LUXEMBOURG (CN) – The European Union’s policy-making body said Thursday that it has removed the United Arab Emirates and Switzerland, among others, from its watch lists of countries seen as tax havens.
A document indicating that the Economic and Financial Affairs Council, or Ecofin, would update the EU’s lists of non-cooperative jurisdictions leaked last week. On Thursday, following an Ecofin meeting, the European Council confirmed the change.
“The EU list contributes to on-going efforts to prevent tax avoidance and promote good governance principles such as tax transparency, fair taxation or international standards against tax base erosion and profit shifting,” the council said in a press release.
The so-called grey and black lists were first created in 2017, after widespread outrage following the release of the Paradise Papers, 13.4 million electronic documents from offshore tax havens showing various politicians, celebrities and companies were using schemes to avoid paying taxes.
Countries on the lists cannot receive some EU funding. For what projects they are eligible for, the funding must be paid directly, not via financial institutions.
The first black list included 17 countries that failed to meet good governance standards and a further 47 counties landed on the grey list, meaning they had problems but were working to fix them. The lists were last updated in March 2019.
In Thursday’s report, the European Council found that blacklisted countries the UAE and the Marshall Islands “have both passed the necessary reforms to implement the commitments they had made to improve” and were moved onto the grey list.
Albania, Costa Rica, Mauritius, Serbia and Switzerland, previously on the grey list, were removed from the watch lists completely. The report noted that they implemented the necessary reforms ahead of their deadlines.

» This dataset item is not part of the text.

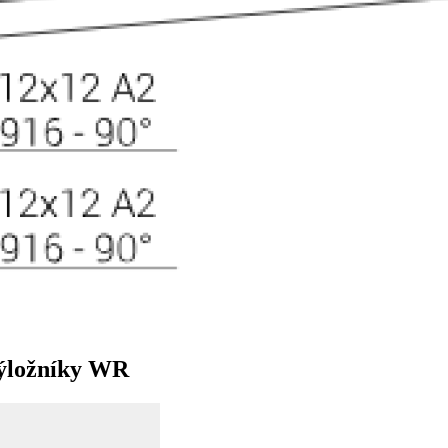
výložníky WR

That leaves Belize, Fiji, Oman, Samoa, Trinidad and Tobago, Vanuatu and the three U.S. territories of American Samoa, Guam, and the U.S. Virgin Islands on the black list, and 31 jurisdictions on the grey list.
Switzerland, long famous for its opaque banking system, voted in a May referendum to pass a series of tax and financial reforms to bring the country into compliance.
“This work is advancing at a good pace,” Valdis Dombrovskis, executive vice president-designate of the European Commission, said in a press conference following the meeting.
But not everyone is pleased with the outcome, including Chiara Putaturo, a tax and inequalities policy adviser at the EU office of Oxfam, an anti-poverty charity group.
“The EU has whitewashed two of the world’s most harmful tax havens [in Switzerland and Mauritius]. Despite recent reforms, both countries will continue to offer sweet treats to tax-dodging companies,” Putaturo said.
The lists will be updated again in 2020.